Borodín poseía grandes facultades, y es una lástima que su filantropía y su vida bohemia no le permitieran explotarlas mejor. De los Cinco, fue al único al que le atrajo la música «pura» en sus dos cuartetos, sus tres sinfonías. La primera, de una elegancia aristocrática como todo cuanto tocó este descendiente de reyes caucasianos, se abandona aún un poco a las frivolidades de un Mendelssohn. La segunda, viril y amplia, mucho más «rusa», es la más bonita. Lo que conocemos de la tercera no augura inferiores méritos, pero quedó inconclusa. De su grupo, Borodin es asimismo el más natural y poéticamente melodista.

Musorgsky

De Músorgsky diremos que fue el más genial de cuantos reunió Balakirev. Su temperamento comunicativo y original se avino a la música escénica, donde descolló como autor operístico. Tuvo un notable enfoque de la lengua rusa adaptada al canto y firmó ciclos breves, pero memorables, de canciones de concierto. También escribió algunas páginas netamente sinfónicas y otras tantas para piano solista, entre las cuales sobresale la suite Cuadros de una Exposición; pero su precaria formación musical, así como la inestabilidad nerviosa y el desorden constante en que pasó sus días, mermaron la eficacia de sus esfuerzos creativos. Tras su muerte, su obra saldría a la luz gracias a otros músicos que la hicieron «presentable» para las salas de concierto. Sólo con el correr del tiempo se cayó en cuenta que la buena voluntad de estos mediadores había escondido audacias todavía más valiosas, y durante el siglo pasado se fue realizando un redescubrimiento del «auténtico» Músorgsky. Pero cuidado; el famoso óleo de Repin que retrata al compositor en el triste desaliño de sus días finales ha llevado a pensar que esa imagen a lo Rimbaud corresponde a su vida entera, y nada más falso. Músorgsky, aunque inigualable cantor del pueblo ruso, nunca renegó de su cuna aristócrata, empleaba fluidamente el francés en muchas de sus cartas, como se estilaba en su medio, y fue cuidadoso de su aspecto y su vestir.
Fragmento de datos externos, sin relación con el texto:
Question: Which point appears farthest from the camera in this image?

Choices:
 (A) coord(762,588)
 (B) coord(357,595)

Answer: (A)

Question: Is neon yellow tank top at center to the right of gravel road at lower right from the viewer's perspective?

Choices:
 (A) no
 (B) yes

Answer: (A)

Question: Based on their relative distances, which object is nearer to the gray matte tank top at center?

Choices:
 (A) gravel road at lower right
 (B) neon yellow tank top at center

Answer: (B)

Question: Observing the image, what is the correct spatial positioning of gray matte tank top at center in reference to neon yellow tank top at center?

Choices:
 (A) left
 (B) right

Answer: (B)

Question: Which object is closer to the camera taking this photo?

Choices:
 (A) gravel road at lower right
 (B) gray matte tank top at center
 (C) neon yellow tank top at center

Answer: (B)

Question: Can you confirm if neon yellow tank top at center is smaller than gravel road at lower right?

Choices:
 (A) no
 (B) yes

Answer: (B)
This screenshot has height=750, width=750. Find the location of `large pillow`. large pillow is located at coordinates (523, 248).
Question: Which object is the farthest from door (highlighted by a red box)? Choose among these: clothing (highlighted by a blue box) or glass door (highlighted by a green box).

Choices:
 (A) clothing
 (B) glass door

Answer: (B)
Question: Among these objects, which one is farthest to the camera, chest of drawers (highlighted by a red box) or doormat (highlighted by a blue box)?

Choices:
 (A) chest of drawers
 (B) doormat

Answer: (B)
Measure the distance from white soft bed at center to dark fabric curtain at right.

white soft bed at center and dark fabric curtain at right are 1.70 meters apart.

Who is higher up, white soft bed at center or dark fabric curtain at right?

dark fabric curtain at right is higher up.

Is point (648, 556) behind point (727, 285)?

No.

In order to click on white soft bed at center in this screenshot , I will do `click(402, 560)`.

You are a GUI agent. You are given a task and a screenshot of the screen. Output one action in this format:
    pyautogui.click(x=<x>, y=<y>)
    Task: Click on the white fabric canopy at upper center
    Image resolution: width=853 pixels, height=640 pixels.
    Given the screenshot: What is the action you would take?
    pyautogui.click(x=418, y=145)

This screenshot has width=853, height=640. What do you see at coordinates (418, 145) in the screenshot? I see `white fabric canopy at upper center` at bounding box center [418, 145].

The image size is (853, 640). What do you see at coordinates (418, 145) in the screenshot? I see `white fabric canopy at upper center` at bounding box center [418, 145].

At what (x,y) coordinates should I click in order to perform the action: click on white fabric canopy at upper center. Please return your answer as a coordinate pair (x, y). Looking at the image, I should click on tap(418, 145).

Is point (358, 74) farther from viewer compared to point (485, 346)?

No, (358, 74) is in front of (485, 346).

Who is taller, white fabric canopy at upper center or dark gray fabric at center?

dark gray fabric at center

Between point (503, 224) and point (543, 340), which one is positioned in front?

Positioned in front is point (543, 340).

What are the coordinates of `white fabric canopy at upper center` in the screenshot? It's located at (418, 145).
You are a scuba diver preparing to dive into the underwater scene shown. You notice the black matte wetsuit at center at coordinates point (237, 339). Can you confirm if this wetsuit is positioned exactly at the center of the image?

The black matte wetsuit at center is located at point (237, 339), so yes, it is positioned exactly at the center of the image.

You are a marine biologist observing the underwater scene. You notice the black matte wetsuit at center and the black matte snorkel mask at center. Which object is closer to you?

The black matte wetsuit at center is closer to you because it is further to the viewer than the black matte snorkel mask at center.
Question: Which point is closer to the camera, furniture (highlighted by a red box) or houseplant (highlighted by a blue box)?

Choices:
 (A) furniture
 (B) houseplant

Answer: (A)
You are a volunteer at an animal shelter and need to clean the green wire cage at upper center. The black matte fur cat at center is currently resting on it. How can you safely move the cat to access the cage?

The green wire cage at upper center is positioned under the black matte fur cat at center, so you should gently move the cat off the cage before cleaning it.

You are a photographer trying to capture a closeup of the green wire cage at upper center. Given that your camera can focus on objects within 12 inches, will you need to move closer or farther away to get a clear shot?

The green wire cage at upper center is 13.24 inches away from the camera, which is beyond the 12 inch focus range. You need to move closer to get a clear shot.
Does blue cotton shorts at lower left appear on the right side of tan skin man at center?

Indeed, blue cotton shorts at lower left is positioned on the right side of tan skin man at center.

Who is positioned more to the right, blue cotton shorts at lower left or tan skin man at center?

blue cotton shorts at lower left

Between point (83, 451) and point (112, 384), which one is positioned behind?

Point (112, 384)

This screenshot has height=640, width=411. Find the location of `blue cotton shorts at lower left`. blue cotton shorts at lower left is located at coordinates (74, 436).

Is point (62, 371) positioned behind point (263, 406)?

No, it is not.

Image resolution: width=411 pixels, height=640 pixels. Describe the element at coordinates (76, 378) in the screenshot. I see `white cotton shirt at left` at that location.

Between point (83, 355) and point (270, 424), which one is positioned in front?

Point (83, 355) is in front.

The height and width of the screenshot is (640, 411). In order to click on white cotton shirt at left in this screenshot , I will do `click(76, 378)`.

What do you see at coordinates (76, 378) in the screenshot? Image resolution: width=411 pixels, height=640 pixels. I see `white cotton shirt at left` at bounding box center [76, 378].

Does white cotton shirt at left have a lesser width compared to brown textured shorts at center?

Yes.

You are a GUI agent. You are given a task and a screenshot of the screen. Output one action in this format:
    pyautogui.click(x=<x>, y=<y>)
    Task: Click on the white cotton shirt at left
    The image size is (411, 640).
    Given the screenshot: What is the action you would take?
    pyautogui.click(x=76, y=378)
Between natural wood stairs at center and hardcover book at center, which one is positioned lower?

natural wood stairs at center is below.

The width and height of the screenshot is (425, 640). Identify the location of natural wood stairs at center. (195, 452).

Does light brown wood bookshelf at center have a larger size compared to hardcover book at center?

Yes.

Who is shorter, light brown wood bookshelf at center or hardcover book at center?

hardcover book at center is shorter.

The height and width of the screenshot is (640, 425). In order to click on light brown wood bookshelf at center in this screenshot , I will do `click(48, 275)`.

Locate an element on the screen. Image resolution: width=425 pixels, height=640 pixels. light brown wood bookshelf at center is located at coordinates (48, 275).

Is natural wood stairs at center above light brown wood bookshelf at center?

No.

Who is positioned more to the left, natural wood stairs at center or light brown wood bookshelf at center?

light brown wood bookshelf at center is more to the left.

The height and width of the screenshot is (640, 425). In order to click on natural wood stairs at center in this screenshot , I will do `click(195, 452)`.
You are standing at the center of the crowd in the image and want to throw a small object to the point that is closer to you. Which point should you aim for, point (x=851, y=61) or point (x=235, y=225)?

Hoy les ofrezco la audición de obras de ambos compositores: la estupenda Segunda Sinfonía de Borodín, así como su cuadro sinfónico En las estepas del Asia central, y de su ópera El príncipe Igor: la Obertura y las Danzas Polovsianas. Completando el repertorio, dos piezas de Músorgsky: el poema sinfónico Una noche en el Monte Calvo y la Danza de las Esclavas Persas, de la ópera Jovánshina. Las batutas son ilustres: Rafael Kubelik, André Cluytens, Herbert von Karajan, William Steinberg y Constantin Silvestri, dirigiendo formaciones como la Filarmónica de Viena, la Sinfónica de Pittsburgh y la Orquesta Filarmonía de Londres.